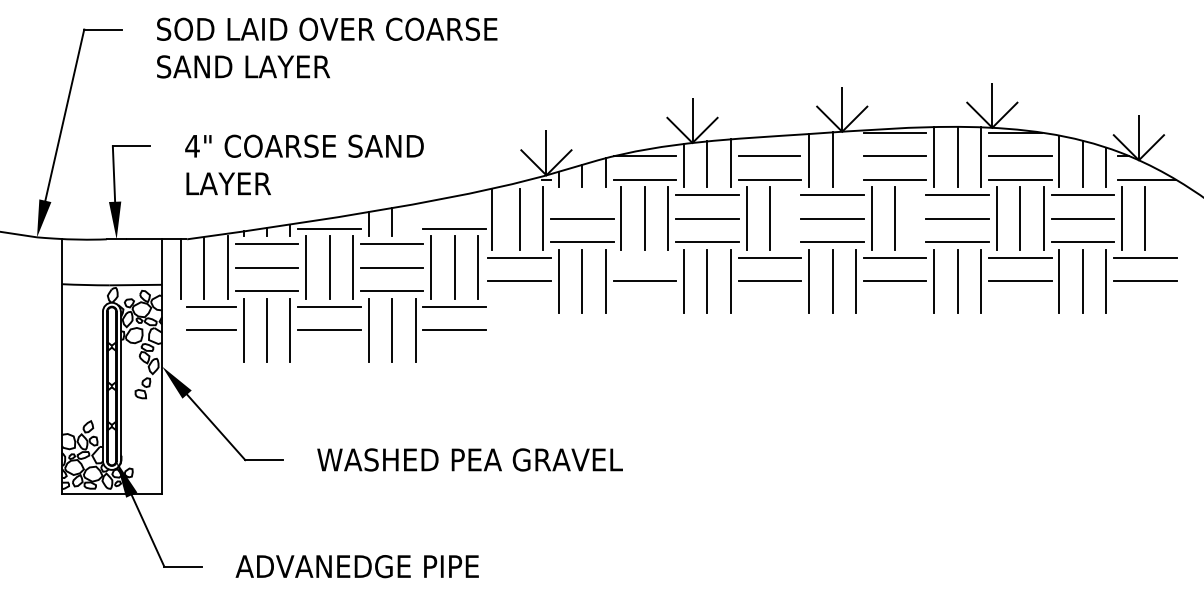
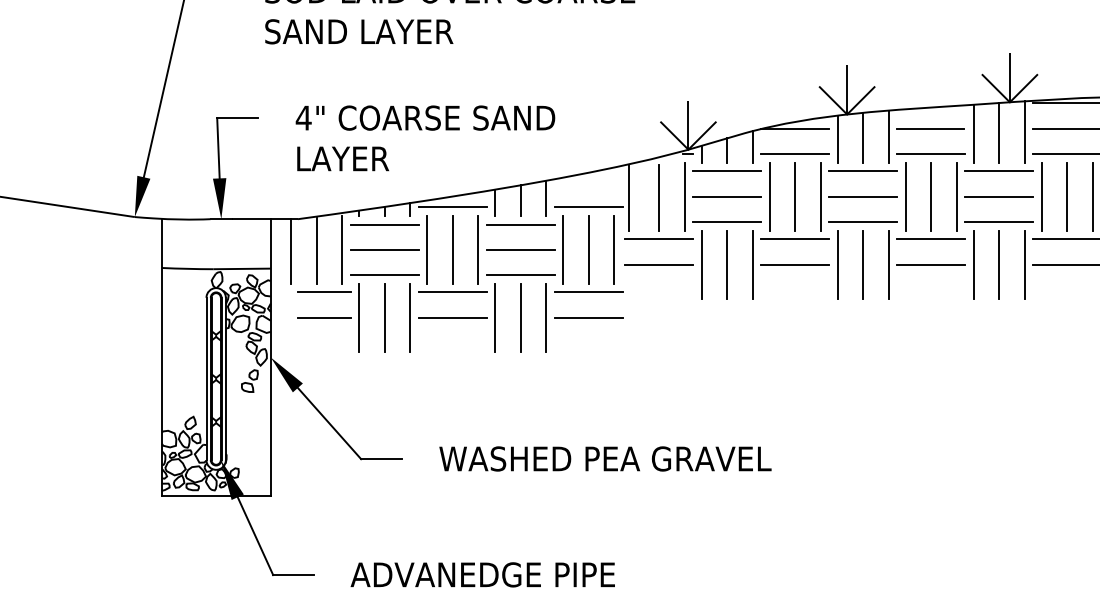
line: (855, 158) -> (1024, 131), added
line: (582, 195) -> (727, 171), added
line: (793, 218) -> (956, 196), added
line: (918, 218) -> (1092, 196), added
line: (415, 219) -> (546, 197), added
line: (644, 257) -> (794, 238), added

----------

> **Instructions to follow**: Send back, unchanged, every line of the records from the one with "line: (582, 195) -> (727, 171), added" through the last.

> **Written solution**:
line: (582, 195) -> (727, 171), added
line: (793, 218) -> (956, 196), added
line: (918, 218) -> (1092, 196), added
line: (415, 219) -> (546, 197), added
line: (644, 257) -> (794, 238), added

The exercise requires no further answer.